Extracted page text data:
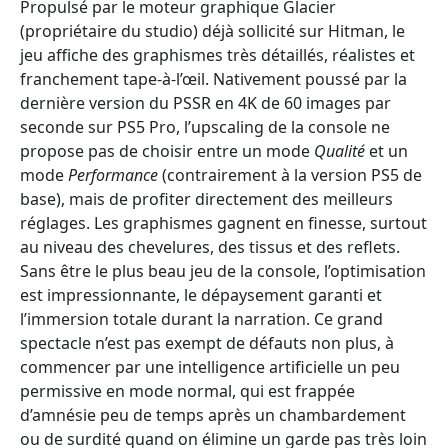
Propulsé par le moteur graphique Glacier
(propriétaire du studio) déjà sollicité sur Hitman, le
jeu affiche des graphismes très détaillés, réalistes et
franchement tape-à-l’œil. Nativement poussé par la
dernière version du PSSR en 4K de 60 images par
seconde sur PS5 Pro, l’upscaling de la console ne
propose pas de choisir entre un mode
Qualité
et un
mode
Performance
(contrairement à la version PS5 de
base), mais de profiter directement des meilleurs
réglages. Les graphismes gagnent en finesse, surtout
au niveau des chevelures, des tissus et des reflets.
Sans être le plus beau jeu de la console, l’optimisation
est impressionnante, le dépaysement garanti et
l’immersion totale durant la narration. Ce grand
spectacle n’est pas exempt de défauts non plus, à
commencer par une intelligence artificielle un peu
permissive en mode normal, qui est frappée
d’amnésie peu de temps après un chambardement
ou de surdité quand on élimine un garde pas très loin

* * *

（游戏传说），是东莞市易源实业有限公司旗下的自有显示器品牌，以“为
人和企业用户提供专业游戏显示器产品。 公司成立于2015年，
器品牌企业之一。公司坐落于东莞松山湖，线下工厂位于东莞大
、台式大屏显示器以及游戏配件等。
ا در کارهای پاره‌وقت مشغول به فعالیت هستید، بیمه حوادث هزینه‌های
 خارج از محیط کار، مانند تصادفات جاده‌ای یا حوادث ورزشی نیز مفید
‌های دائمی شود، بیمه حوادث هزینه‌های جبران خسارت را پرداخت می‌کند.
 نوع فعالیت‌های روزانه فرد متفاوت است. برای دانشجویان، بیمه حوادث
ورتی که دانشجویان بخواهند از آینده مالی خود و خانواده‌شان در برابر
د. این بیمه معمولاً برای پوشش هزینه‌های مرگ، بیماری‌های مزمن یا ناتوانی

Your task
Set down only the lines above that fall between the line holding "d’amnésie peu de temps après un chambardement" and the line holding "ou de surdité", inclusive, keeping each exact.

Problem solution
d’amnésie peu de temps après un chambardement
ou de surdité quand on élimine un garde pas très loin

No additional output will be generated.